A record number of firms plan to cut advertising spending on X next year because of concerns that extreme content on the platform could damage their brands, dealing another blow to the financial fortunes of Elon Musk’s social media company.
A global survey by market research firm Kantar found that a net 26% of marketers plan to decrease their spending on X in 2025, the biggest recorded pullback from any major global ad platform. Only 4% of marketers overall think X ads provide “brand safety” — certainty that their ads won’t appear alongside extreme content — compared with 39% for Google ads, Kantar said in a report Thursday.
“Advertisers have been moving their marketing spend away from X for several years,” Gonca Bubani, Kantar’s global thought leadership director for media, said in a statement, adding that “a turnaround currently seems unlikely.”
“X has changed so much in recent years and can be unpredictable from one day to the next — it’s difficult to feel confident about your brand safety in that environment.”
Consumers, on the other hand, feel more positive about ads on X because there are fewer than there used to be, according to Kantar.
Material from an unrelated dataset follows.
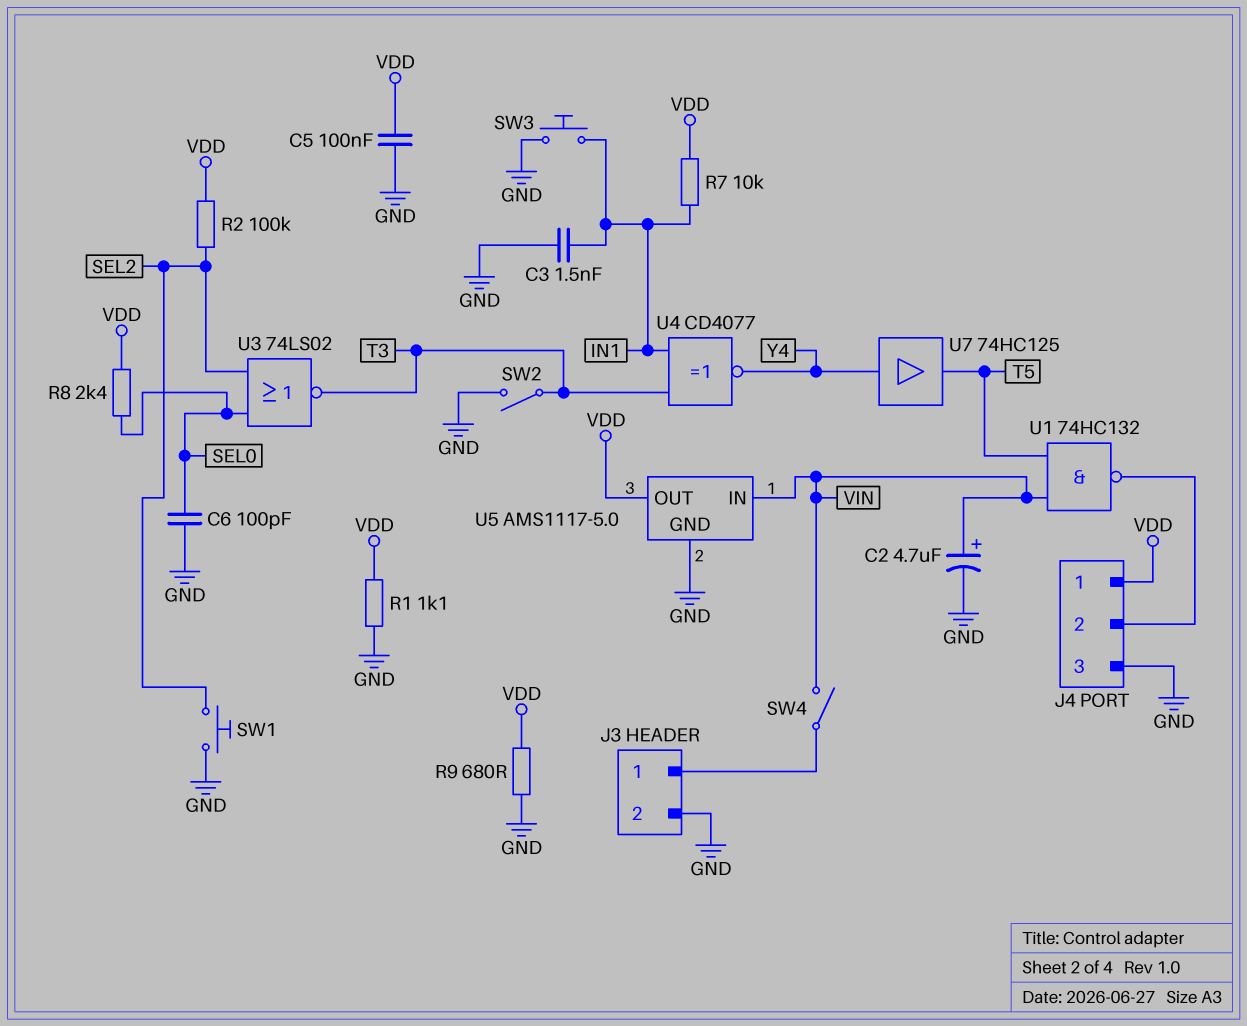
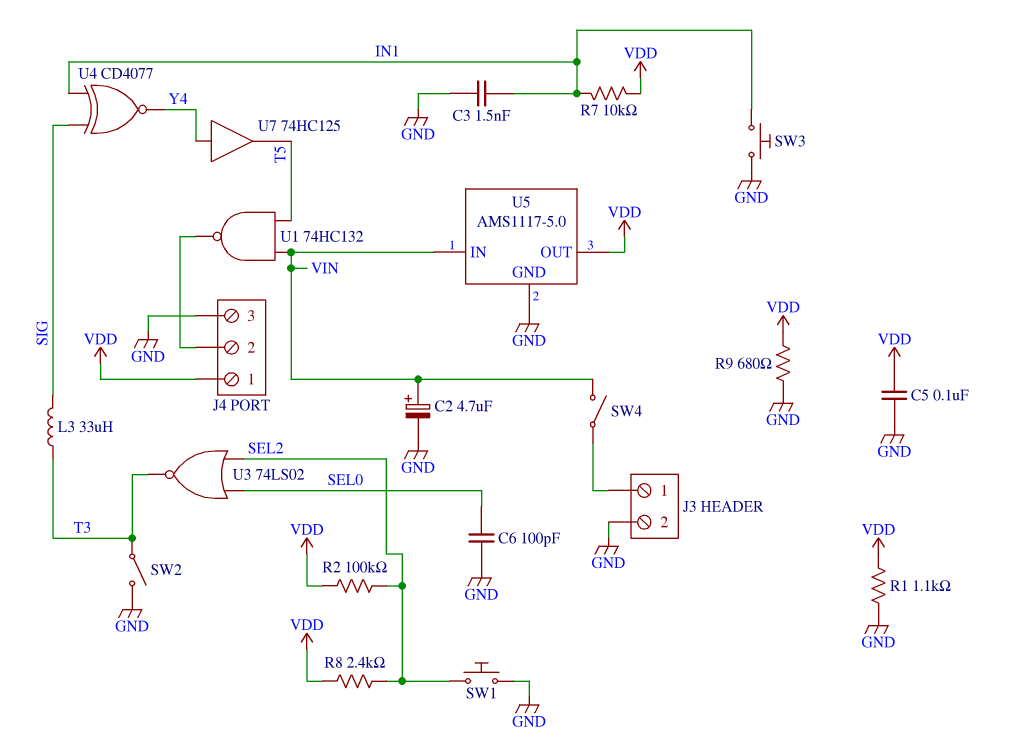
L3: none -> 33uH (SIG, T3)
R8: 2.4k (SEL0, VDD) -> 2.4k (SEL2, VDD)
U4: XNOR CD4077 (in IN1, in T3, out Y4) -> XNOR CD4077 (in IN1, in SIG, out Y4)

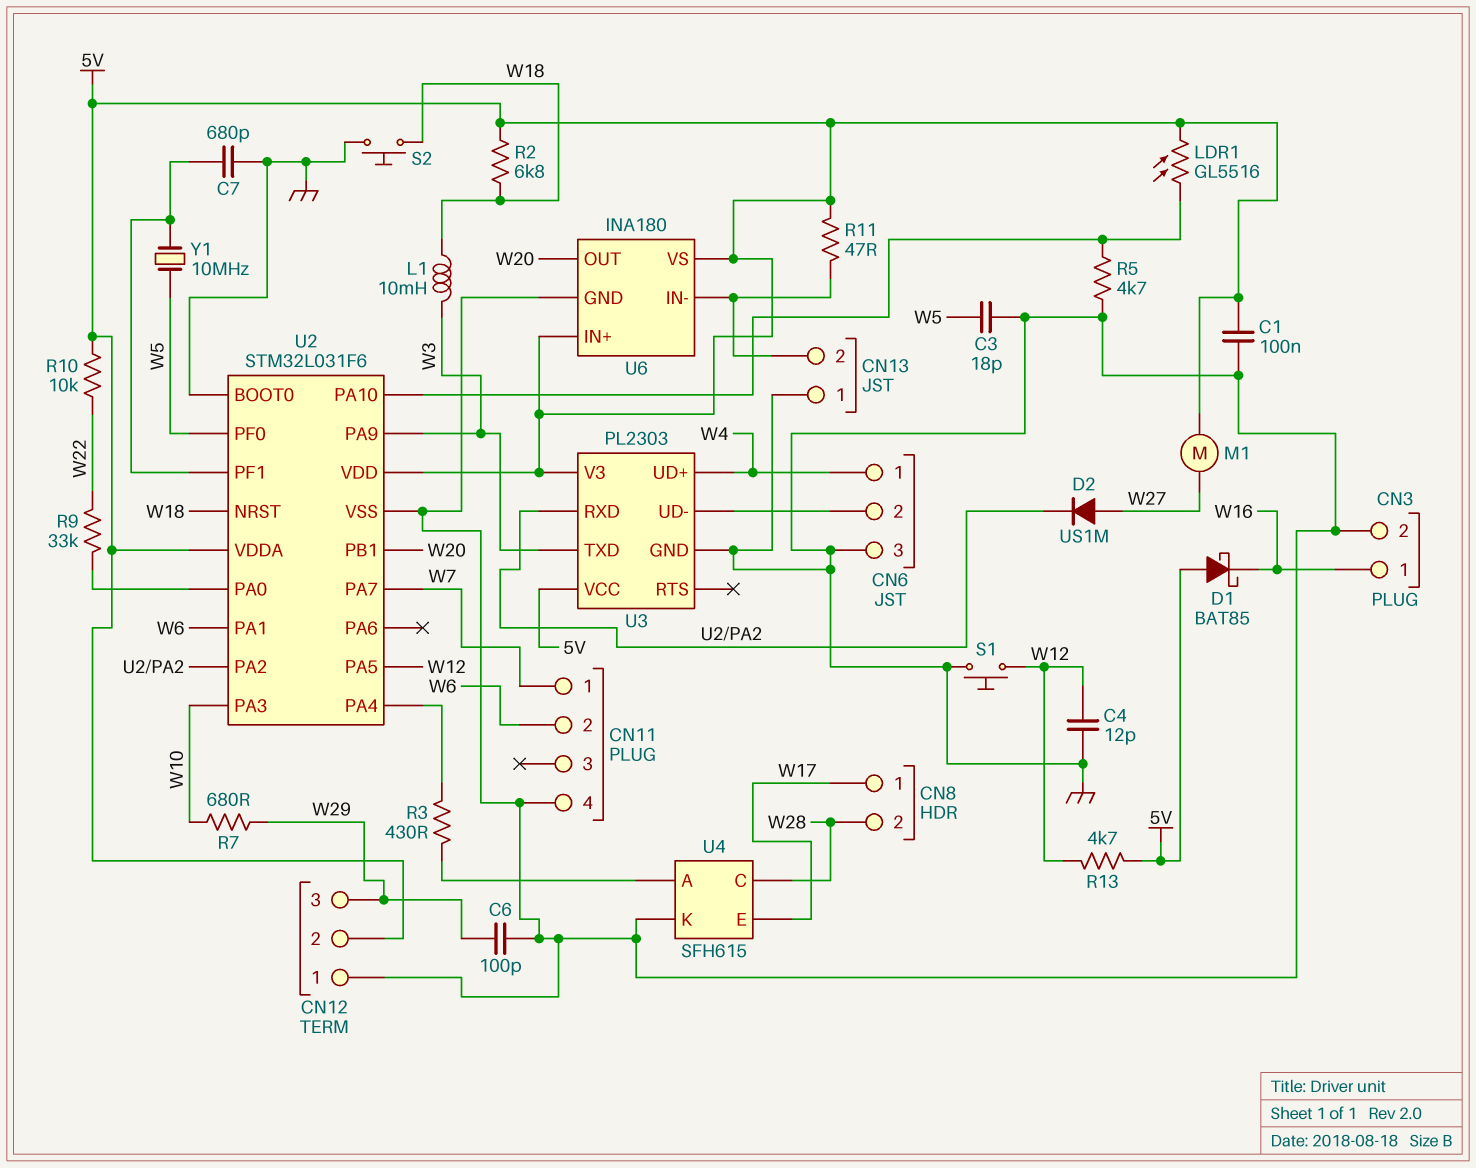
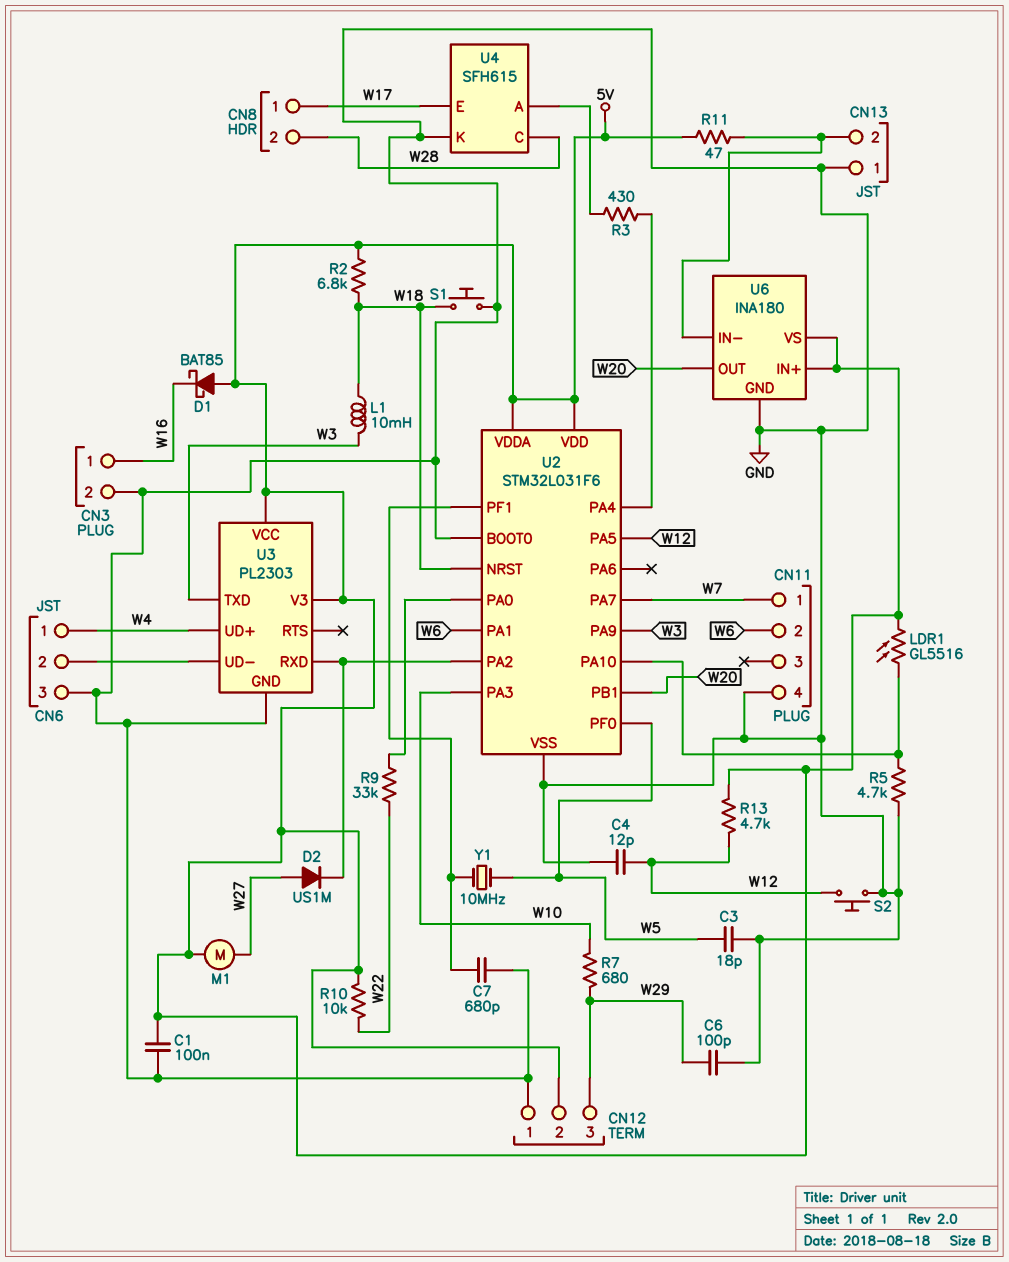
S1: button (GND, W12) -> button (GND, W18)
S2: button (GND, W18) -> button (GND, W12)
The findings suggest that Musk’s charm offensive at the world’s largest annual advertising festival, Cannes Lions, in June hasn’t succeeded. During an interview with Mark Read, the CEO of the marketing giant WPP, the billionaire struck a conciliatory tone after telling advertisers last year to “go f**k yourself.”
He agreed that advertisers “have a right to appear next to content that they find compatible with their brands.”
But his attempts to woo advertisers appear short-lived. Last month, Musk filed a lawsuit against an influential ad industry body — whose members include Unilever, Mars, and CVS — claiming the group conspired to “boycott” X.
In a statement Thursday, an X spokesperson said the platform “now offers stronger brand safety, performance and analytics capabilities than ever before, while seeing all-time-high levels of usage.”
The spokesperson added that X’s “brand safety rate is on average 99%, as validated by DoubleVerify and Integral Ad Science,” companies that analyze the value of digital advertising placements.
Since Musk’s $44 billion takeover in 2022, big brands have retreated from the platform, formerly known as Twitter, over concerns about content moderation and uncertainty over the platform’s direction.
Musk’s own comments on Xhave also spooked advertisers. Last November, about a dozen prominent brands — including IBM, Disney, and Paramount — halted ad spending on X over concerns about antisemitism and hate speech, not helped by the fact that Musk himself had endorsed an antisemitic conspiracy theory. He later apologized.
The Kantar report, which was based on interviews with 1,000 senior marketers and 18,000 consumers in more than two dozen countries, alsofound that X scored outside the top 10 brands for trust and for the perception of how innovative advertising on the platform is.
According to the report, YouTube remains the ad platform marketers most prefer, while, for consumers, Amazon and TikTok share the top spot.
Separately, Brazilian president Luiz Inácio Lula da Silva said earlier this week that the world isn’t obliged to put up with Musk’s “far-right anything goes” agenda because of his immense wealth.
Brazil blocked X over the weekend following an order by the Supreme Court because Musk refused to appoint a new legal representative in the country. The move escalated a months-long feud over what constitutes free speech, as Brazil cracks down on the spread of misinformation online.